● **TEXT SECTION**
▼

Typically, robots strive to decrease uncertainty. Some prior work, albeit limited, has illustrated how to cultivate uncertainty, examining how to constrain a robot’s beliefs so that it never learns sensitive information (cf. [2, 3, 4]). In so doing, one precludes sensitive information being disclosed to any adversary. But not disclosing secrets by simply never knowing any, severely limits the applicability of the approach. This paper proposes a more general, wider-reaching model for privacy, beyond mere ingénue robots.

This work posits a potentially adversarial observer and then stipulates properties of what shall be divulged. The stipulation describes information that (being required to perform the task) must be communicated as well as information (violating the user’s privacy) that shouldn’t be. Practical scenarios where this model applies include: () privacy-aware care robots that assist the housebound, providing nursing care; () inspection of sensitive facilities by robots to certify compliance with regulatory agreements, whilst protecting other proprietary or secret details; () sending data remotely to computing services operating on untrusted cloud infrastructure.

Pebble bed facility Breeder reactor
Figure 1: Nuclear Site Inspection  A robot inspects a nuclear facility by taking a measurement at the ‘?’ location, which depends on the facility type. The type of facility is sensitive information that it must not be divulged to any external observers.

Figure 1 illustrates a scenario which, though simplistic, is rich enough to depict several aspects of the problem. The task requires that a robot determine whether some facility’s processing of raw radioactive material meets international treaty requirements or not. The measurement procedure itself depends on the type of facility as the differing physical arrangements of ‘pebble bed’ and ‘breeder’ reactors necessitate different actions. First, the robot must actively determine the facility type (checking for the presence of the telltale blue light in the correct spot). Then it can go to a location to make the measurement, the location corresponding with the facility type. But the facility type is sensitive information—the robot must ascertain the radioactivity state and ensure that the facility type is not disclosed.

What makes the present scenario interesting is the task is immediately rendered infeasible if one prescribes a policy to ensure that the robot never gains sensitive information. Over and above the classical question of how to balance information-gathering and progress-making actions, the robot must control what it divulges, strategically increasing uncertainty as needed, precisely limiting (and reasoning about) the ‘knowledge gap’ between the external observer and itself. To solve such a problem, the robot needs a carefully constructed plan and should establish a policy characterizing what information it divulges, the former achieving the goals set for the robot, the latter respecting all stipulated constraints—and, of course, each depending on the other.

1.1 Contributions and itinerary

This paper contributes the first formulation, to our knowledge, of planning where solutions can be constrained to require that some information be communicated and other information obscured subject to an adversarial model of an observer. Nor do we know of other work where both a plan and some notion of a interface (the disclosure policy in our terminology) can both be solved for jointly. The paper is organized as follows: after discussion of related work, Section 3 develops the preliminaries, notation, and formalism, Section 4 gives the definition of a satisfying plan, and Section 6 treats finding plans. Sandwiched in-between, Section 5 addresses an important technical detail regarding an observer’s background knowledge. The last section reports experiments conducted with our implementation. (Technicalities appear in supplementary materials.)

▲

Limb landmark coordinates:
▼

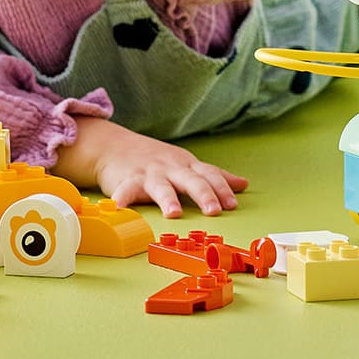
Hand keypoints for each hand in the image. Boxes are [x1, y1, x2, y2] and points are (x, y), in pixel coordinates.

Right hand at [66, 118, 244, 218]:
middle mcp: (171, 169)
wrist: (116, 146)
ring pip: (161, 187)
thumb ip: (213, 176)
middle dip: (204, 195)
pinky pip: (125, 190)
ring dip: (168, 199)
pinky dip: (122, 199)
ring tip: (174, 212)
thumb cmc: (156, 159)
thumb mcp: (187, 164)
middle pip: (191, 181)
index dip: (222, 189)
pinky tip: (121, 208)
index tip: (233, 204)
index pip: (210, 175)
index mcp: (187, 166)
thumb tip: (242, 184)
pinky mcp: (128, 180)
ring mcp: (150, 174)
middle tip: (214, 211)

▲

● **TASK DETAILS**
Reproduce the part of the passage on robot privacy that opens with the words containing "Typically, robots strive" and closes with "mere ingénue robots.", switching "uncertainty" to "ambiguity".

● **SOLUTION FOR THIS EXERCISE**
Typically, robots strive to decrease ambiguity. Some prior work, albeit limited, has illustrated how to cultivate ambiguity, examining how to constrain a robot’s beliefs so that it never learns sensitive information (cf. [2, 3, 4]). In so doing, one precludes sensitive information being disclosed to any adversary. But not disclosing secrets by simply never knowing any, severely limits the applicability of the approach. This paper proposes a more general, wider-reaching model for privacy, beyond mere ingénue robots.